いつだったか若い女性がダンプカーを運転している姿をテレビで見た。軽い衝撃を受けた。ダンプといえば、いかつい男が頭にタオルを巻き、砂煙を上げて走る、そんなイメージがあったからだ。しかし時代は変わっている。男は仕事。女は家事と育児。それはもう時代の流れに合致しないのに、女性のダンプごときで驚いたのは、僕の意識がギリギリ古い世代に属しているということかもしれない。
今年は妙な天気の連続だった。暖かい冬から一転し、春の始めが寒かった。
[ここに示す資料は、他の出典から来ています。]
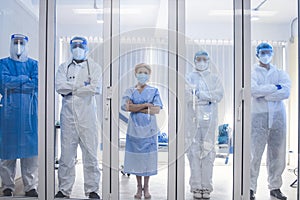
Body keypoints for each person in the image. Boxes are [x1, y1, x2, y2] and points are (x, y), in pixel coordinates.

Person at [55, 36, 102, 199]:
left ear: (86, 48)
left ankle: (92, 190)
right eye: (74, 46)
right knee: (67, 155)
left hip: (87, 117)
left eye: (80, 46)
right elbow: (59, 87)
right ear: (70, 48)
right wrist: (82, 86)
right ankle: (63, 189)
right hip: (68, 118)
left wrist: (72, 89)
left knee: (90, 154)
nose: (77, 49)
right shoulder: (63, 67)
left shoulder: (94, 67)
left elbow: (95, 89)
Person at [250, 42, 290, 200]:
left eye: (268, 52)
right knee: (254, 154)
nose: (266, 55)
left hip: (278, 118)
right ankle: (250, 188)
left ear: (272, 54)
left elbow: (286, 91)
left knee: (277, 154)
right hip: (258, 118)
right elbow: (253, 90)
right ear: (257, 54)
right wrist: (275, 87)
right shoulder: (252, 72)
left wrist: (264, 91)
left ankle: (275, 188)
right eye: (263, 52)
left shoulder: (280, 73)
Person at [0, 34, 38, 197]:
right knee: (7, 151)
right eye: (15, 42)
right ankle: (8, 185)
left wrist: (14, 82)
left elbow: (35, 84)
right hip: (9, 113)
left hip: (29, 112)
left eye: (21, 43)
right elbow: (3, 83)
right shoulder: (3, 63)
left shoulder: (34, 65)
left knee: (30, 152)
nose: (18, 45)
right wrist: (24, 79)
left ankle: (30, 186)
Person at [185, 50, 224, 199]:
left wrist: (200, 95)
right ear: (194, 61)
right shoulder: (188, 77)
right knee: (193, 153)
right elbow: (187, 96)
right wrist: (208, 98)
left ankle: (206, 187)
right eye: (198, 59)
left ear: (208, 61)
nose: (201, 62)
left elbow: (218, 95)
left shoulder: (214, 78)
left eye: (204, 59)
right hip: (193, 120)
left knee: (208, 153)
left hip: (210, 121)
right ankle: (196, 187)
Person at [121, 63, 163, 199]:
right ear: (135, 74)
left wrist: (136, 106)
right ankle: (139, 187)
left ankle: (147, 187)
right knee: (136, 159)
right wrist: (145, 105)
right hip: (134, 129)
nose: (142, 75)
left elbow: (156, 109)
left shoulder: (154, 91)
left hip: (149, 129)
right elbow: (126, 108)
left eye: (145, 72)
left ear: (149, 75)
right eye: (140, 72)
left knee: (147, 159)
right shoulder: (129, 91)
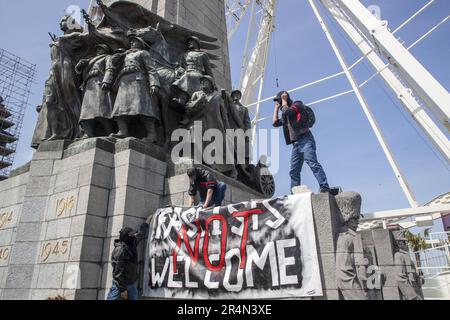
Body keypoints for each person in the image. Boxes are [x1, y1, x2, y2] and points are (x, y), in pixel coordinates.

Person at [272, 90, 334, 194]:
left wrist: (284, 100)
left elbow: (287, 111)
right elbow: (275, 123)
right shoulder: (286, 114)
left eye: (279, 100)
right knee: (294, 171)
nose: (279, 102)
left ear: (285, 98)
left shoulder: (297, 104)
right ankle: (294, 193)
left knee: (312, 162)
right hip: (295, 144)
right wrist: (276, 108)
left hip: (305, 139)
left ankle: (324, 187)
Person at [107, 221, 150, 301]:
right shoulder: (120, 250)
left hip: (131, 284)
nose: (134, 237)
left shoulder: (130, 245)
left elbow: (139, 235)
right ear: (126, 237)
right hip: (120, 286)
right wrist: (123, 289)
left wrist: (146, 223)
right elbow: (117, 272)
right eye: (131, 236)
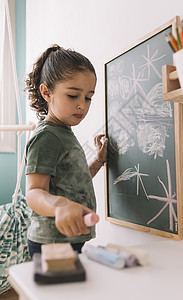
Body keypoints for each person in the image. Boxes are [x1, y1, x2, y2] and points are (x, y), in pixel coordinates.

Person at [25, 44, 108, 259]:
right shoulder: (47, 137)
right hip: (51, 242)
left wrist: (98, 161)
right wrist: (61, 206)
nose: (82, 105)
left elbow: (73, 183)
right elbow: (34, 192)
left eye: (88, 97)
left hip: (71, 237)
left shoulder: (63, 134)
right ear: (47, 92)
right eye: (73, 95)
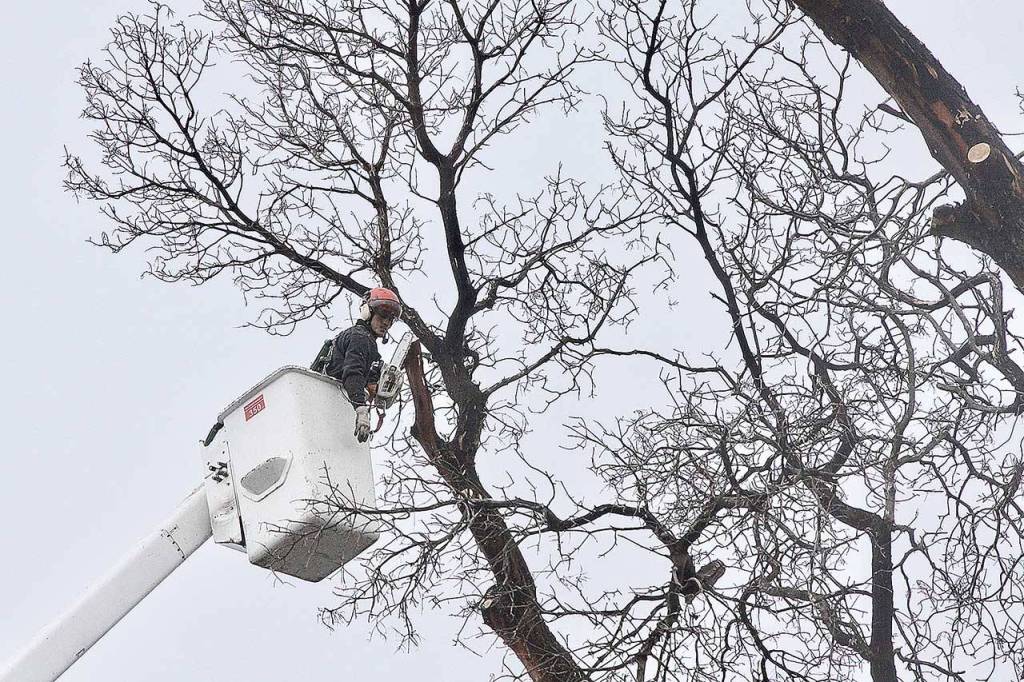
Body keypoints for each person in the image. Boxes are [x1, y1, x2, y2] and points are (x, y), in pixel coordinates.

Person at [324, 287, 402, 442]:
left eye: (391, 319)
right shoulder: (360, 337)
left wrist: (376, 385)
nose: (386, 323)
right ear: (367, 311)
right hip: (331, 399)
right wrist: (361, 410)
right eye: (383, 315)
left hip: (334, 410)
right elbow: (353, 373)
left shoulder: (368, 344)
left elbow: (367, 376)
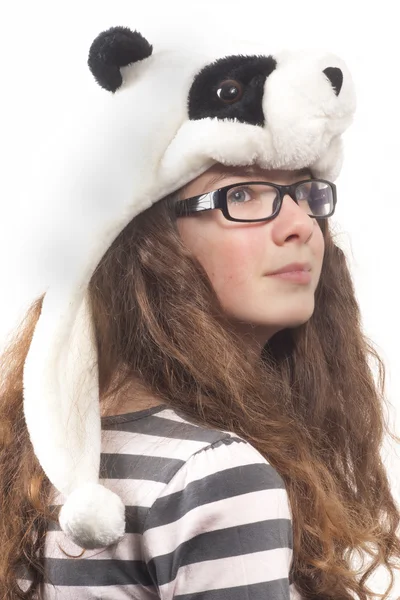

梅、アンズ、スモモの結実が悪かった。残り少ない実は大風で吹き飛ばされた。大風は一度ならず三度までも。とことん吹いて、例年なら持て余すほどなるスモモが一粒残らず、すっからかんになった。
しかし悪いことばかりではない。僕はこの原稿を五月も残り少なくなった頃に書いているが、今年の五月は天国のようだった。湿度は十%台。昼間の光は首筋を焼く。だが、夜はほどよく空調された高級ホテルの部屋のように快適。グッスリ眠れた。
そんな五月のある日、椎の木に登って枝打ちをした。高さ十メートル余。ちょっと危険だが、延長梯子を立てて登ることにした。椎の木が作る日陰が甚だしく、下にある柚子や柿が喜ぶ顔を見たかったのだ。幸いなことに僕は高い所を苦にしない。
キャベツ畑をモンシロチョウが舞う。キャベツの数は五百ほど。悪いけど死んでもらいます。青虫は毎日、指でつぶす。南風が吹いている。物を吹き飛ばすほどの強さではないが、杉と山桜と孟宗竹が揺れている。僕のそばにいる人がつぶやく。海にいるみたいな気がするわ。海辺の暮らしなんて知らないくせに変だよね。でもたしかに…わたしにはこの風の音が海の音に聞こえる。
僕の父は魚の仲買人だった。瀬戸内海で獲れた魚を関西に出すのが仕事だった。浜には数多くの生簀があり、蛸や鱧や鯛が泳いでいた。生簀から生簀に跳び移る時、父は誤って海に落ち、ずぶ濡れになって帰ってきたこともあった。そんな父の顔は海の潮に焼けて黒く光っていた。一合五勺の酒に酔うと、黒い顔に太く、深い皺ができた。
十四歳まで瀬戸の島で暮らした僕は、海の風をいっぱい受けた。父の酔った顔からも潮風をもらった。あれから六十年。父がよく作ってくれた鯛の潮汁をいま頻繁に作る。出刃包丁を持って鯛を捌く僕を見て、そばにいる人が感心する。ネギをたっぷり入れた熱い潮汁をすすりながら、瀬戸の海を語り、父が喉に引っ掛けるなと言った鯛の骨の危険を語り、海からの風を、僕は、彼女に語る。そして思う。ひょっとしたら…。
「海なんかここにはないのに、わたしは都会しか知らないのに、畑の風の音が海風みたいに聞こえる。変だよねえ」。そう言う彼女のあの空耳は、ひょっとしたら…僕が繰り返し語り、伝えてきた海物語、頻繁に作る鯛の潮汁の香り、そのせいかもしれないと。
キャベツの青虫取りが終わった。サツマイモ苗三百本の畝立て、落花生とトウモロコシのポットまき。大いなる汗をかいた。ルバーブと苺を混ぜたジャムを口に含み、木陰で熱いお茶を飲む。南風は高い木々をまだ揺らしている。しかし木陰を抜ける風は背中の汗をほどよく乾かすくらいに柔らかい。湿度は今日も低い。僕はジョークを飛ばす。この前の大風は憎たらしいが、その後の天気は完璧だ。いくらかカネを払ってもいいくらい素晴らしいぜ。
そして僕は考える。働くとはどういうことかと。労働の対価としてお金がいっぱい入る、それが目的であり理想であることは間違いない。加えて、もし、もうひとつの理想があるのだとすれば、それは、肉体が心地よいぞと声を発する瞬間を労働の中に得ることではないか。
五月の風は、今日なすべき仕事をほぼ終えた夕刻、僕の体の奥の細胞に、歓びの声を上げさせる。シンプルだが、それは確かな声だ。小さいけれど、大きい幸せの時だ。さて風呂、一合五勺の晩酌。陽に焼けて真っ黒な顔、髪がめっきり薄くなった頭頂部。僕はすっかり父に似てきた。